Ithaca is a village in Darke County, Ohio, United States. The population was 81 at the 2020 census.

==History==
John Colville platted Ithaca in 1832 and gave it the name of "Twinsborough." Its location on an established highway and along the Ohio Electric Railway caused the community to grow rapidly. The present name is a transfer from Ithaca, New York.

In 2024, David Peterson, mayor from 2012 to 2020, was indicted for theft in office. He pleaded guilty and was ordered to pay $38,845.46 in restitution.

==Geography==

According to the United States Census Bureau, the village has a total area of 0.03 sqmi, all land.

==Demographics==

Historical population
| Census | Pop. | Note | %± |
| 1870 | 150 |  | — |
| 1880 | 128 |  | −14.7% |
| 1890 | 135 |  | 5.5% |
| 1900 | 113 |  | −16.3% |
| 1910 | 100 |  | −11.5% |
| 1920 | 82 |  | −18.0% |
| 1930 | 76 |  | −7.3% |
| 1940 | 142 |  | 86.8% |
| 1950 | 146 |  | 2.8% |
| 1960 | 153 |  | 4.8% |
| 1970 | 161 |  | 5.2% |
| 1980 | 130 |  | −19.3% |
| 1990 | 119 |  | −8.5% |
| 2000 | 102 |  | −14.3% |
| 2010 | 136 |  | 33.3% |
| 2020 | 81 |  | −40.4% |
U.S. Decennial Census

===2010 census===
As of the census of 2010, there were 136 people, 44 households, and 35 families living in the village. The population density was 4533.3 PD/sqmi. There were 52 housing units at an average density of 1733.3 /sqmi. The racial makeup of the village was 99.3% White and 0.7% Asian. Hispanic or Latino of any race were 3.7% of the population.

There were 44 households, of which 40.9% had children under the age of 18 living with them, 75.0% were married couples living together, 4.5% had a female householder with no husband present, and 20.5% were non-families. 6.8% of all households were made up of individuals. The average household size was 3.09 and the average family size was 3.37.

The median age in the village was 34.3 years. 27.9% of residents were under the age of 18; 12.6% were between the ages of 18 and 24; 27.2% were from 25 to 44; 19.9% were from 45 to 64; and 12.5% were 65 years of age or older. The gender makeup of the village was 46.3% male and 53.7% female.

===2000 census===
As of the census of 2000, there were 102 people, 36 households, and 28 families living in the village. The population density was 3,363.0 PD/sqmi. There were 38 housing units at an average density of 1,252.9 /sqmi. The racial makeup of the village was 100.00% White.

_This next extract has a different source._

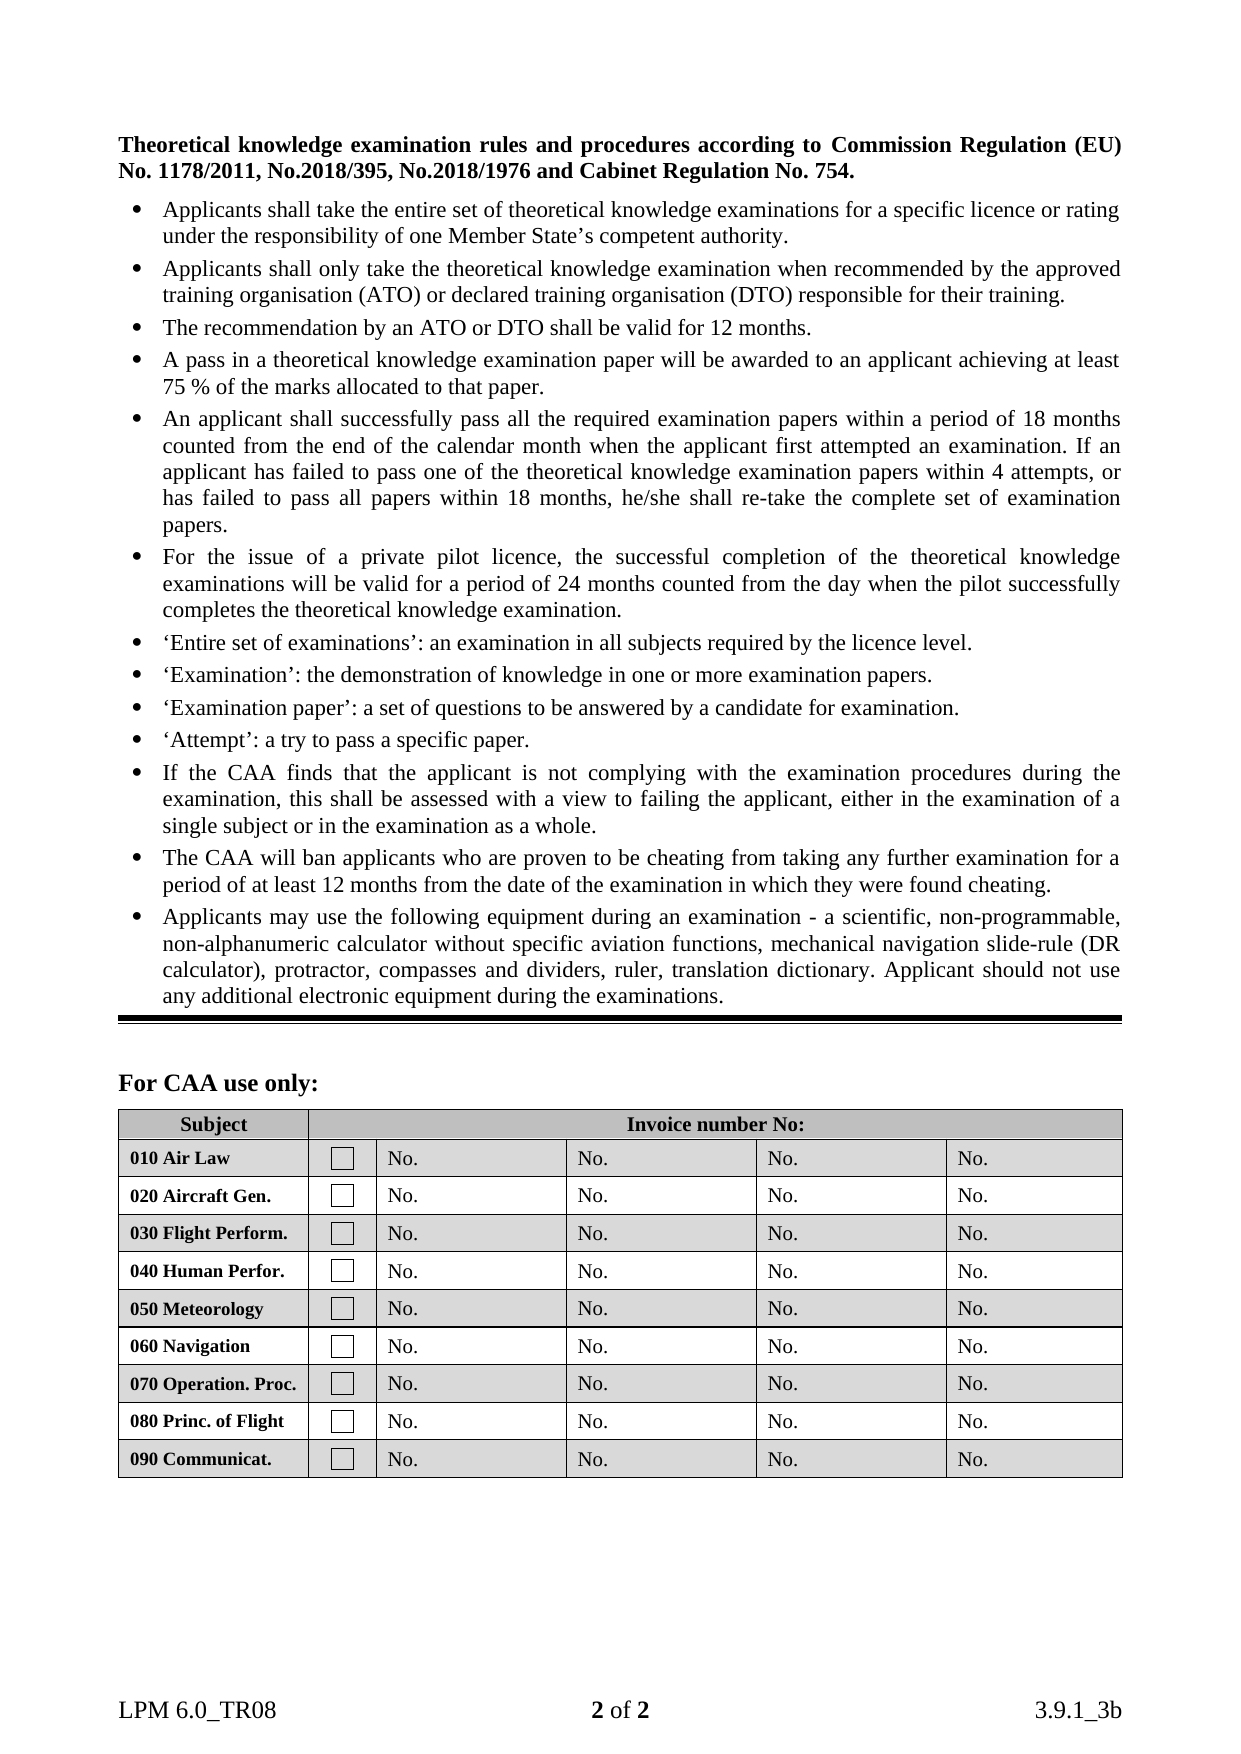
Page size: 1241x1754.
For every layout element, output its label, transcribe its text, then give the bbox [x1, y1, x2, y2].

There were 36 households, out of which 41.7% had children under the age of 18 living with them, 63.9% were married couples living together, 8.3% had a female householder with no husband present, and 22.2% were non-families. 16.7% of all households were made up of individuals, and 8.3% had someone living alone who was 65 years of age or older. The average household size was 2.83 and the average family size was 3.21.

In the village, the population was spread out, with 30.4% under the age of 18, 8.8% from 18 to 24, 29.4% from 25 to 44, 22.5% from 45 to 64, and 8.8% who were 65 years of age or older. The median age was 36 years. For every 100 females there were 112.5 males. For every 100 females age 18 and over, there were 97.2 males.

The median income for a household in the village was $39,500, and the median income for a family was $47,083. Males had a median income of $33,750 versus $27,500 for females. The per capita income for the village was $14,647. None of the population and none of the families were below the poverty line.